• TASK OBJECTIVE: Rewrite all of the data below, replacing "Deventer" with "Utrecht" and leaving everything else unchanged. Omit the pictures from your answer.

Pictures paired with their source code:
Content starts

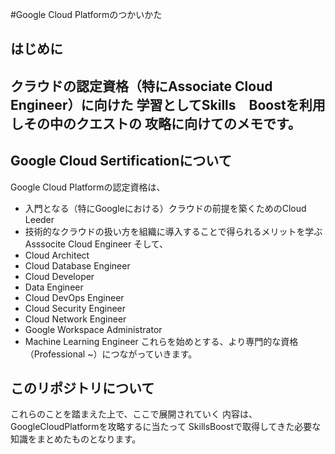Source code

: #Google Cloud Platformのつかいかた

## はじめに
クラウドの認定資格（特にAssociate Cloud Engineer）に向けた
学習としてSkills　Boostを利用しその中のクエストの
攻略に向けてのメモです。
---

## Google Cloud Sertificationについて
Google Cloud Platformの認定資格は、
- 入門となる（特にGoogleにおける）クラウドの前提を築くためのCloud Leeder
- 技術的なクラウドの扱い方を組織に導入することで得られるメリットを学ぶAsssocite Cloud Engineer
そして、
- Cloud Architect
- Cloud Database Engineer
- Cloud Developer
- Data Engineer
- Cloud DevOps Engineer
- Cloud Security Engineer
- Cloud Network Engineer
- Google Workspace Administrator
- Machine Learning Engineer
これらを始めとする、より専門的な資格（Professional ~）につながっていきます。

## このリポジトリについて
これらのことを踏まえた上で、ここで展開されていく
内容は、GoogleCloudPlatformを攻略するに当たって
SkillsBoostで取得してきた必要な知識をまとめたものとなります。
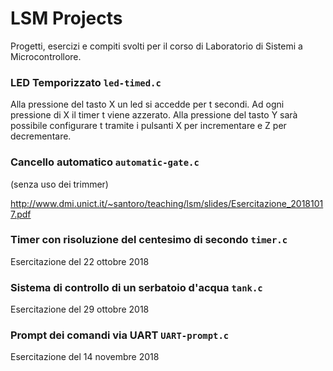 # LSM Projects

Progetti, esercizi e compiti svolti per il corso di Laboratorio di Sistemi a Microcontrollore.

### LED Temporizzato `led-timed.c`
Alla pressione del tasto X un led si accedde per t secondi. Ad ogni
pressione di X il timer t viene azzerato. Alla pressione del tasto Y sarà
possibile configurare t tramite i pulsanti X per incrementare e Z per 
decrementare.

### Cancello automatico `automatic-gate.c`
(senza uso dei trimmer)

http://www.dmi.unict.it/~santoro/teaching/lsm/slides/Esercitazione_20181017.pdf

### Timer con risoluzione del centesimo di secondo `timer.c`

Esercitazione del 22 ottobre 2018

### Sistema di controllo di un serbatoio d'acqua `tank.c`

Esercitazione del 29 ottobre 2018

### Prompt dei comandi via UART `UART-prompt.c`

Esercitazione del 14 novembre 2018


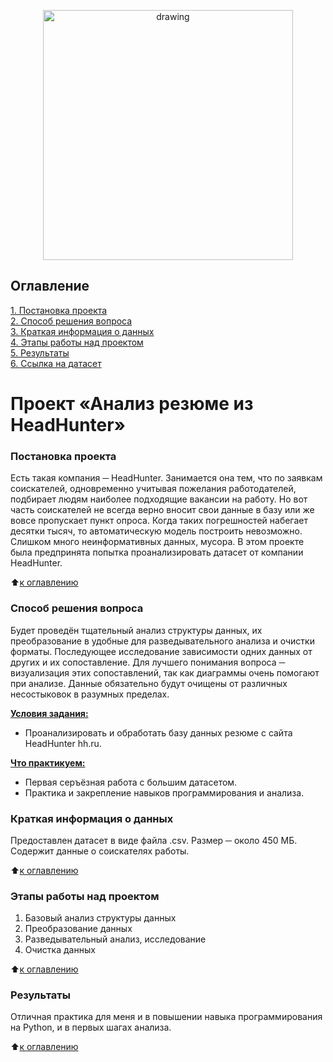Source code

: <p align='center'><img src = https://salesupnow.ru/storage/app/media/pipeople.png alt="drawing" style="width:400px;"></p>

<!-- <p align="center">

  <img width="460" height="300" src="http://www.fillmurray.com/460/300">

</p> -->


## Оглавление
[1. Постановка проекта](https://github.com/Serg-NSD/sf_data_science/tree/main/project_1/readme.md#Постановка-проекта)  
[2. Способ решения вопроса](https://github.com/Serg-NSD/sf_data_science/tree/main/project_1/readme.md#Способ-решения-вопроса)  
[3. Краткая информация о данных](https://github.com/Serg-NSD/sf_data_science/tree/main/project_1/readme.md#Краткая-информация-о-данных)  
[4. Этапы работы над проектом](https://github.com/Serg-NSD/sf_data_science/tree/main/project_1/readme.md#Этапы-работы-над-проектом)  
[5. Результаты](https://github.com/Serg-NSD/sf_data_science/tree/main/project_1/readme.md#Результаты)  
[6. Ссылка на датасет](https://drive.google.com/file/d/1dJH_NI1UUW10aulMQdOhnz8r7zmUYivM/view?usp=sharing/readme.md#Датасет)

# Проект «Анализ резюме из HeadHunter»

### Постановка проекта
  
Есть такая компания ─ HeadHunter. Занимается она тем, что по заявкам соискателей, одновременно учитывая пожелания работодателей, подбирает людям наиболее подходящие вакансии на работу. Но вот часть соискателей не всегда верно вносит свои данные в базу или же вовсе пропускает пункт опроса. Когда таких погрешностей набегает десятки тысяч, то автоматическую модель построить невозможно. Слишком много неинформативных данных, мусора. В этом проекте была предпринята попытка проанализировать датасет от компании HeadHunter.
  
:arrow_up:[к оглавлению](https://github.com/Serg-NSD/sf_data_science/tree/main/project_1/readme.md#Оглавление)
  
### Способ решения вопроса

Будет проведён тщательный анализ структуры данных, их преобразование в удобные для разведывательного анализа и очистки форматы. Последующее исследование зависимости одних данных от других и их сопоставление. Для лучшего понимания вопроса ─ визуализация этих сопоставлений, так как диаграммы очень помогают при анализе. Данные обязательно будут очищены от различных несостыковок в разумных пределах.
  
**<ins>Условия задания:</ins>**
  
* Проанализировать и обработать базу данных резюме с сайта HeadHunter hh.ru.
   
**<ins>Что практикуем:</ins>**
  
* Первая серъёзная работа с большим датасетом.
* Практика и закрепление навыков программирования и анализа.
  
### Краткая информация о данных
  
Предоставлен датасет в виде файла .csv. Размер ─ около 450 МБ. Содержит данные о соискателях работы.
  
:arrow_up:[к оглавлению](https://github.com/Serg-NSD/sf_data_science/tree/main/project_1/readme.md#Оглавление)
  
### Этапы работы над проектом
  
1. Базовый анализ структуры данных
2. Преобразование данных
3. Разведывательный анализ, исследование
4. Очистка данных
  
:arrow_up:[к оглавлению](https://github.com/Serg-NSD/sf_data_science/tree/main/project_1/readme.md#Оглавление)
  
### Результаты
  
Отличная практика для меня и в повышении навыка программирования на Python, и в первых шагах анализа.
  
:arrow_up:[к оглавлению](https://github.com/Serg-NSD/sf_data_science/tree/main/project_1/readme.md#Оглавление)
  

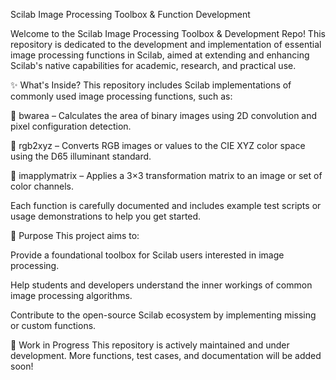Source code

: Scilab Image Processing Toolbox & Function Development


Welcome to the Scilab Image Processing Toolbox & Development Repo!
This repository is dedicated to the development and implementation of essential image processing functions in Scilab, aimed at extending and enhancing Scilab's native capabilities for academic, research, and practical use.

✨ What's Inside?
This repository includes Scilab implementations of commonly used image processing functions, such as:

🧮 bwarea – Calculates the area of binary images using 2D convolution and pixel configuration detection.

🌈 rgb2xyz – Converts RGB images or values to the CIE XYZ color space using the D65 illuminant standard.

🧰 imapplymatrix – Applies a 3×3 transformation matrix to an image or set of color channels.

Each function is carefully documented and includes example test scripts or usage demonstrations to help you get started.

🧠 Purpose
This project aims to:

Provide a foundational toolbox for Scilab users interested in image processing.

Help students and developers understand the inner workings of common image processing algorithms.

Contribute to the open-source Scilab ecosystem by implementing missing or custom functions.

🚧 Work in Progress
This repository is actively maintained and under development. More functions, test cases, and documentation will be added soon!

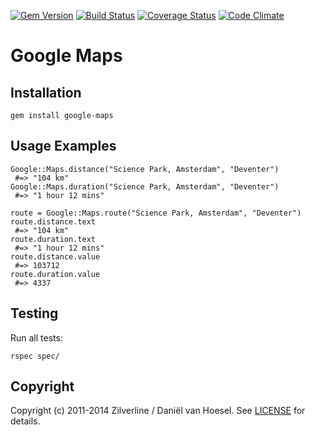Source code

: [![Gem Version](https://badge.fury.io/rb/google-maps.svg)](http://badge.fury.io/rb/google-maps)
[![Build Status](https://travis-ci.org/zilverline/google-maps.svg?branch=master)](https://travis-ci.org/zilverline/google-maps)
[![Coverage Status](https://coveralls.io/repos/zilverline/google-maps/badge.svg?branch=master)](https://coveralls.io/r/zilverline/google-maps?branch=master)
[![Code Climate](https://codeclimate.com/repos/55671579695680044d01e0ac/badges/8f4d88f30585847e4fcf/gpa.svg)](https://codeclimate.com/repos/55671579695680044d01e0ac/feed)

Google Maps
====================

Installation
------------
	gem install google-maps

Usage Examples
--------------
	Google::Maps.distance("Science Park, Amsterdam", "Deventer")
	 #=> "104 km"
	Google::Maps.duration("Science Park, Amsterdam", "Deventer")
	 #=> "1 hour 12 mins"
  
	route = Google::Maps.route("Science Park, Amsterdam", "Deventer")
	route.distance.text
	 #=> "104 km"
	route.duration.text
	 #=> "1 hour 12 mins"
	route.distance.value
	 #=> 103712
	route.duration.value
	 #=> 4337

Testing
-------
Run all tests:

	rspec spec/

Copyright
---------
Copyright (c) 2011-2014 Zilverline / Daniël van Hoesel.
See [LICENSE](https://github.com/zilverline/google-maps/blob/master/LICENSE.mkd) for details.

Content ends

• RESPONSE TO THE EXERCISE:
Source code

: #Google Cloud Platformのつかいかた

## はじめに
クラウドの認定資格（特にAssociate Cloud Engineer）に向けた
学習としてSkills　Boostを利用しその中のクエストの
攻略に向けてのメモです。
---

## Google Cloud Sertificationについて
Google Cloud Platformの認定資格は、
- 入門となる（特にGoogleにおける）クラウドの前提を築くためのCloud Leeder
- 技術的なクラウドの扱い方を組織に導入することで得られるメリットを学ぶAsssocite Cloud Engineer
そして、
- Cloud Architect
- Cloud Database Engineer
- Cloud Developer
- Data Engineer
- Cloud DevOps Engineer
- Cloud Security Engineer
- Cloud Network Engineer
- Google Workspace Administrator
- Machine Learning Engineer
これらを始めとする、より専門的な資格（Professional ~）につながっていきます。

## このリポジトリについて
これらのことを踏まえた上で、ここで展開されていく
内容は、GoogleCloudPlatformを攻略するに当たって
SkillsBoostで取得してきた必要な知識をまとめたものとなります。
 # LSM Projects

Progetti, esercizi e compiti svolti per il corso di Laboratorio di Sistemi a Microcontrollore.

### LED Temporizzato `led-timed.c`
Alla pressione del tasto X un led si accedde per t secondi. Ad ogni
pressione di X il timer t viene azzerato. Alla pressione del tasto Y sarà
possibile configurare t tramite i pulsanti X per incrementare e Z per 
decrementare.

### Cancello automatico `automatic-gate.c`
(senza uso dei trimmer)

http://www.dmi.unict.it/~santoro/teaching/lsm/slides/Esercitazione_20181017.pdf

### Timer con risoluzione del centesimo di secondo `timer.c`

Esercitazione del 22 ottobre 2018

### Sistema di controllo di un serbatoio d'acqua `tank.c`

Esercitazione del 29 ottobre 2018

### Prompt dei comandi via UART `UART-prompt.c`

Esercitazione del 14 novembre 2018


Source code

: <p align='center'><img src = https://salesupnow.ru/storage/app/media/pipeople.png alt="drawing" style="width:400px;"></p>

<!-- <p align="center">

  <img width="460" height="300" src="http://www.fillmurray.com/460/300">

</p> -->


## Оглавление
[1. Постановка проекта](https://github.com/Serg-NSD/sf_data_science/tree/main/project_1/readme.md#Постановка-проекта)  
[2. Способ решения вопроса](https://github.com/Serg-NSD/sf_data_science/tree/main/project_1/readme.md#Способ-решения-вопроса)  
[3. Краткая информация о данных](https://github.com/Serg-NSD/sf_data_science/tree/main/project_1/readme.md#Краткая-информация-о-данных)  
[4. Этапы работы над проектом](https://github.com/Serg-NSD/sf_data_science/tree/main/project_1/readme.md#Этапы-работы-над-проектом)  
[5. Результаты](https://github.com/Serg-NSD/sf_data_science/tree/main/project_1/readme.md#Результаты)  
[6. Ссылка на датасет](https://drive.google.com/file/d/1dJH_NI1UUW10aulMQdOhnz8r7zmUYivM/view?usp=sharing/readme.md#Датасет)

# Проект «Анализ резюме из HeadHunter»

### Постановка проекта
  
Есть такая компания ─ HeadHunter. Занимается она тем, что по заявкам соискателей, одновременно учитывая пожелания работодателей, подбирает людям наиболее подходящие вакансии на работу. Но вот часть соискателей не всегда верно вносит свои данные в базу или же вовсе пропускает пункт опроса. Когда таких погрешностей набегает десятки тысяч, то автоматическую модель построить невозможно. Слишком много неинформативных данных, мусора. В этом проекте была предпринята попытка проанализировать датасет от компании HeadHunter.
  
:arrow_up:[к оглавлению](https://github.com/Serg-NSD/sf_data_science/tree/main/project_1/readme.md#Оглавление)
  
### Способ решения вопроса

Будет проведён тщательный анализ структуры данных, их преобразование в удобные для разведывательного анализа и очистки форматы. Последующее исследование зависимости одних данных от других и их сопоставление. Для лучшего понимания вопроса ─ визуализация этих сопоставлений, так как диаграммы очень помогают при анализе. Данные обязательно будут очищены от различных несостыковок в разумных пределах.
  
**<ins>Условия задания:</ins>**
  
* Проанализировать и обработать базу данных резюме с сайта HeadHunter hh.ru.
   
**<ins>Что практикуем:</ins>**
  
* Первая серъёзная работа с большим датасетом.
* Практика и закрепление навыков программирования и анализа.
  
### Краткая информация о данных
  
Предоставлен датасет в виде файла .csv. Размер ─ около 450 МБ. Содержит данные о соискателях работы.
  
:arrow_up:[к оглавлению](https://github.com/Serg-NSD/sf_data_science/tree/main/project_1/readme.md#Оглавление)
  
### Этапы работы над проектом
  
1. Базовый анализ структуры данных
2. Преобразование данных
3. Разведывательный анализ, исследование
4. Очистка данных
  
:arrow_up:[к оглавлению](https://github.com/Serg-NSD/sf_data_science/tree/main/project_1/readme.md#Оглавление)
  
### Результаты
  
Отличная практика для меня и в повышении навыка программирования на Python, и в первых шагах анализа.
  
:arrow_up:[к оглавлению](https://github.com/Serg-NSD/sf_data_science/tree/main/project_1/readme.md#Оглавление)
  

Source code

: Scilab Image Processing Toolbox & Function Development


Welcome to the Scilab Image Processing Toolbox & Development Repo!
This repository is dedicated to the development and implementation of essential image processing functions in Scilab, aimed at extending and enhancing Scilab's native capabilities for academic, research, and practical use.

✨ What's Inside?
This repository includes Scilab implementations of commonly used image processing functions, such as:

🧮 bwarea – Calculates the area of binary images using 2D convolution and pixel configuration detection.

🌈 rgb2xyz – Converts RGB images or values to the CIE XYZ color space using the D65 illuminant standard.

🧰 imapplymatrix – Applies a 3×3 transformation matrix to an image or set of color channels.

Each function is carefully documented and includes example test scripts or usage demonstrations to help you get started.

🧠 Purpose
This project aims to:

Provide a foundational toolbox for Scilab users interested in image processing.

Help students and developers understand the inner workings of common image processing algorithms.

Contribute to the open-source Scilab ecosystem by implementing missing or custom functions.

🚧 Work in Progress
This repository is actively maintained and under development. More functions, test cases, and documentation will be added soon!

Source code

: [![Gem Version](https://badge.fury.io/rb/google-maps.svg)](http://badge.fury.io/rb/google-maps)
[![Build Status](https://travis-ci.org/zilverline/google-maps.svg?branch=master)](https://travis-ci.org/zilverline/google-maps)
[![Coverage Status](https://coveralls.io/repos/zilverline/google-maps/badge.svg?branch=master)](https://coveralls.io/r/zilverline/google-maps?branch=master)
[![Code Climate](https://codeclimate.com/repos/55671579695680044d01e0ac/badges/8f4d88f30585847e4fcf/gpa.svg)](https://codeclimate.com/repos/55671579695680044d01e0ac/feed)

Google Maps
====================

Installation
------------
	gem install google-maps

Usage Examples
--------------
	Google::Maps.distance("Science Park, Amsterdam", "Utrecht")
	 #=> "104 km"
	Google::Maps.duration("Science Park, Amsterdam", "Utrecht")
	 #=> "1 hour 12 mins"
  
	route = Google::Maps.route("Science Park, Amsterdam", "Utrecht")
	route.distance.text
	 #=> "104 km"
	route.duration.text
	 #=> "1 hour 12 mins"
	route.distance.value
	 #=> 103712
	route.duration.value
	 #=> 4337

Testing
-------
Run all tests:

	rspec spec/

Copyright
---------
Copyright (c) 2011-2014 Zilverline / Daniël van Hoesel.
See [LICENSE](https://github.com/zilverline/google-maps/blob/master/LICENSE.mkd) for details.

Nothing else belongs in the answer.